EXERCISE OBJECTIVE
All of the entries need to be printed again exactly; pictures are the only thing to omit.

*** SUPPLIED MATERIAL ***

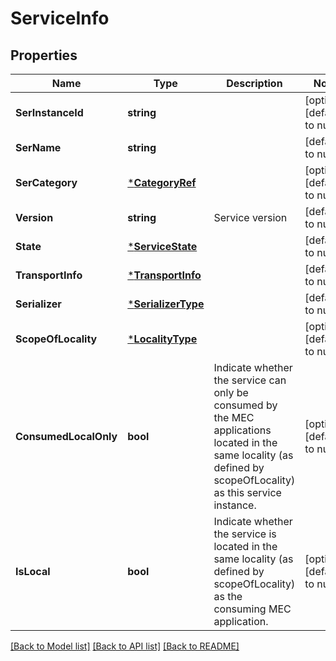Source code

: # ServiceInfo

## Properties
Name | Type | Description | Notes
------------ | ------------- | ------------- | -------------
**SerInstanceId** | **string** |  | [optional] [default to null]
**SerName** | **string** |  | [default to null]
**SerCategory** | [***CategoryRef**](CategoryRef.md) |  | [optional] [default to null]
**Version** | **string** | Service version | [default to null]
**State** | [***ServiceState**](ServiceState.md) |  | [default to null]
**TransportInfo** | [***TransportInfo**](TransportInfo.md) |  | [default to null]
**Serializer** | [***SerializerType**](SerializerType.md) |  | [default to null]
**ScopeOfLocality** | [***LocalityType**](LocalityType.md) |  | [optional] [default to null]
**ConsumedLocalOnly** | **bool** | Indicate whether the service can only be consumed by the MEC applications located in the same locality (as defined by scopeOfLocality) as this  service instance. | [optional] [default to null]
**IsLocal** | **bool** | Indicate whether the service is located in the same locality (as defined by scopeOfLocality) as the consuming MEC application. | [optional] [default to null]

[[Back to Model list]](../README.md#documentation-for-models) [[Back to API list]](../README.md#documentation-for-api-endpoints) [[Back to README]](../README.md)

*** End of SUPPLIED MATERIAL ***

EXERCISE RESULT
Source code

: # ServiceInfo

## Properties
Name | Type | Description | Notes
------------ | ------------- | ------------- | -------------
**SerInstanceId** | **string** |  | [optional] [default to null]
**SerName** | **string** |  | [default to null]
**SerCategory** | [***CategoryRef**](CategoryRef.md) |  | [optional] [default to null]
**Version** | **string** | Service version | [default to null]
**State** | [***ServiceState**](ServiceState.md) |  | [default to null]
**TransportInfo** | [***TransportInfo**](TransportInfo.md) |  | [default to null]
**Serializer** | [***SerializerType**](SerializerType.md) |  | [default to null]
**ScopeOfLocality** | [***LocalityType**](LocalityType.md) |  | [optional] [default to null]
**ConsumedLocalOnly** | **bool** | Indicate whether the service can only be consumed by the MEC applications located in the same locality (as defined by scopeOfLocality) as this  service instance. | [optional] [default to null]
**IsLocal** | **bool** | Indicate whether the service is located in the same locality (as defined by scopeOfLocality) as the consuming MEC application. | [optional] [default to null]

[[Back to Model list]](../README.md#documentation-for-models) [[Back to API list]](../README.md#documentation-for-api-endpoints) [[Back to README]](../README.md)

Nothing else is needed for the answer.